++++ Selected excerpt ++++

1. Login in to QTools account with the help of https://qtools.zometric.com/  or https://intelliqs.zometric.com/
2. On the home page, choose Statistical Tool> Process Capability >Capability Six Pack (Between/Within) .
3. Click on Capability Six Pack (Between/Within) and reach the dashboard.
4. Next, update the data manually or can completely copy (Ctrl+C) the data from excel sheet and paste (Ctrl+V) it here.
5. Next, you need to fill the desired details such as lsl, usl, target, K, etc.
6. Finally, click on calculate at the bottom of the page and you will get desired results.

On the dashboard of Capability Six Pack (Between/Within), the window is separated into two parts.

On the left part, Data Pane is present. In the Data Pane, each row makes one subgroup. Data can be fed manually or the one can completely copy (Ctrl+C) the data from excel sheet and paste (Ctrl+V) it here.

Load example: Sample data will be loaded.

Load File: It is used to directly load the excel data.

On the right part, there are many options present as follows:

• Lsl: LSL in process capability refers to the Lower Specification Limit. It is the lower boundary or threshold set for a specific process parameter or characteristic. In process capability analysis, LSL is used to determine whether a process is capable of producing outputs within the desired range or specifications.
• Usl: USL in process capability refers to the Upper Specification Limit. It represents the upper boundary or threshold set for a specific process parameter or characteristic. During process capability analysis, the USL is used to assess whether a process is capable of producing outputs within the desired range or specifications.

++++

■ **Activity list**
1/ In the QTools instructions, rewrite the paragraph beginning "On the left part, Data Pane is present" as a short bulleted list that keeps its main facts.
2/ According to the QTools instructions, what does the Load File option do?

++++ Data excerpts ++++

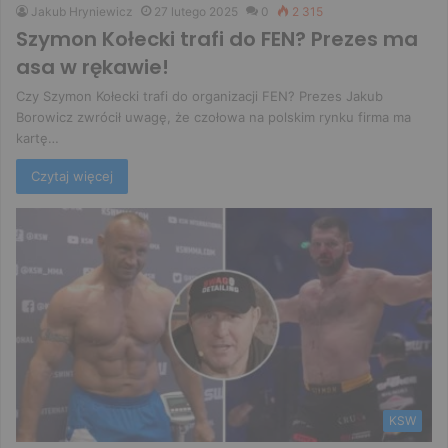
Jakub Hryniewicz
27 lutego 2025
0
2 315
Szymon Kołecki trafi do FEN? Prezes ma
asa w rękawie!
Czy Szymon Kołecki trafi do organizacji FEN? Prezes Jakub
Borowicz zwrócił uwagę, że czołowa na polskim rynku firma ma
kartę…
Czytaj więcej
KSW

++++

■ **Exercise solutions**
1/
- The Data Pane is on the left part of the dashboard.
- Each row in the Data Pane makes one subgroup.
- Data can be entered manually or copied (Ctrl+C) from an Excel sheet and pasted (Ctrl+V) into the pane.

2/ It directly loads the Excel data.